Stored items
========

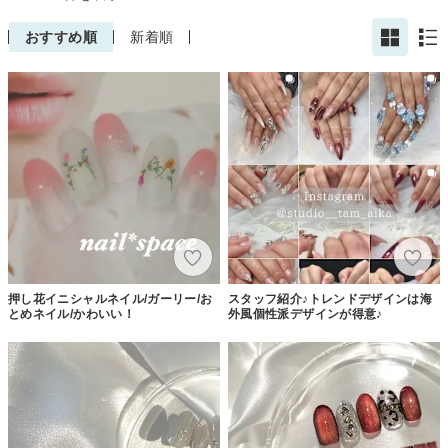
おすすめ順
新着順
押し花イニシャルネイル/ガーリー/お
スタッフ紹介♪トレンドデザインは海
とめネイル/かわいい！
外風個性派デザインが得意♪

========

■ **Exercise instructions**
Reproduce the lines above, substituting "人気順" for "おすすめ順" and leaving everything else unchanged. Omit the pictures from your answer.

■ **Your response**
人気順
新着順
押し花イニシャルネイル/ガーリー/お
スタッフ紹介♪トレンドデザインは海
とめネイル/かわいい！
外風個性派デザインが得意♪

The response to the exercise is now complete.